* STATED EXERCISE: Please revise the records, starting at their beginning and ending at the line that contains "text Limitations [118, 291, 1122, 320]". Replace "Identify" with "Locate", keep everything else unchanged, and leave the pictures out of your answer.

* EXERCISE MATERIALS:

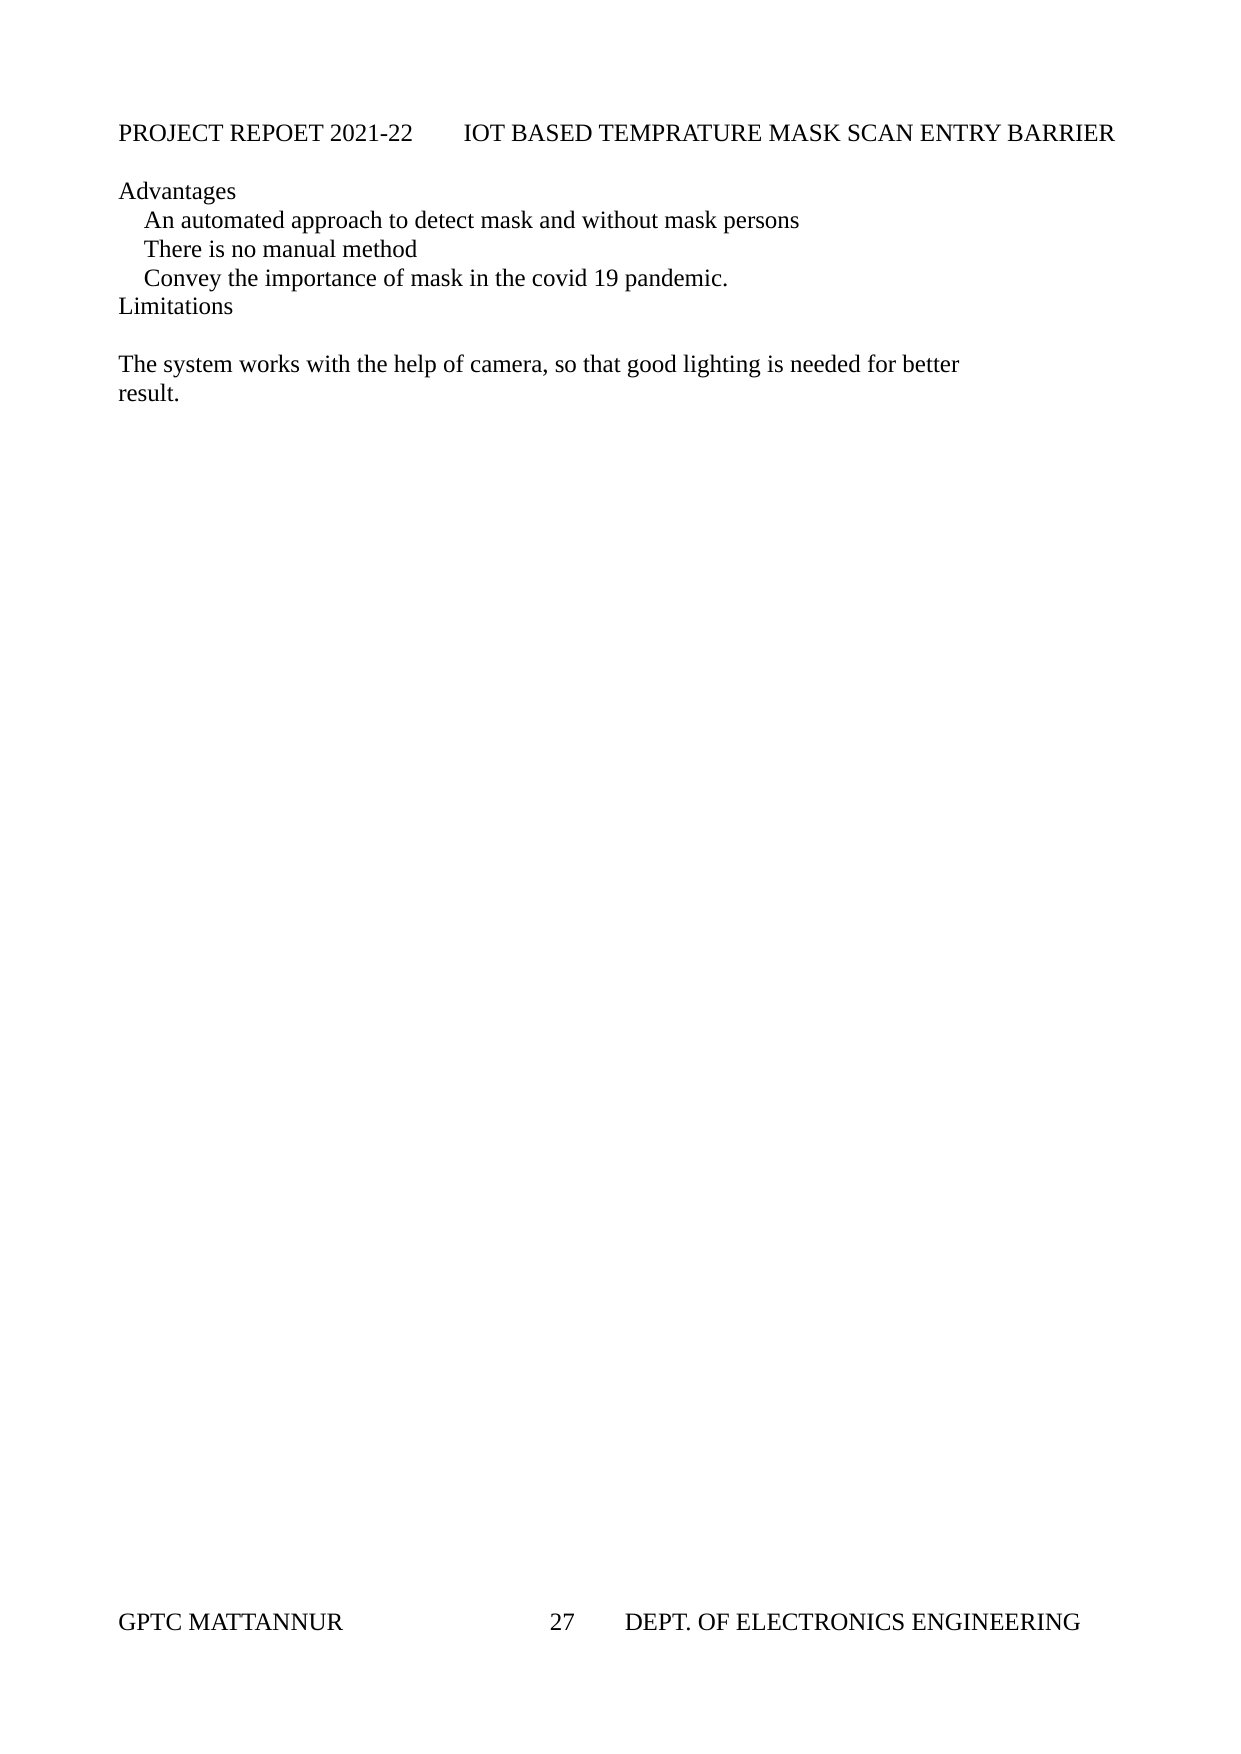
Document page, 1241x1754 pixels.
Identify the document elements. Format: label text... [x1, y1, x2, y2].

text  There is no manual method [118, 234, 1122, 263]
text  Convey the importance of mask in the covid 19 pandemic. [118, 263, 1122, 291]
text Limitations [118, 291, 1122, 320]
text  [118, 320, 1122, 349]
text result. [118, 378, 1122, 406]
text Advantages [118, 176, 1122, 205]
text The system works with the help of camera, so that good lighting is needed for better [118, 349, 1122, 378]
text  An automated approach to detect mask and without mask persons [118, 205, 1122, 234]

* RESULT OF THE TASK:
Document page, 1241x1754 pixels.
Locate the document elements. Format: label text... [x1, y1, x2, y2].

text  There is no manual method [118, 234, 1122, 263]
text  Convey the importance of mask in the covid 19 pandemic. [118, 263, 1122, 291]
text Limitations [118, 291, 1122, 320]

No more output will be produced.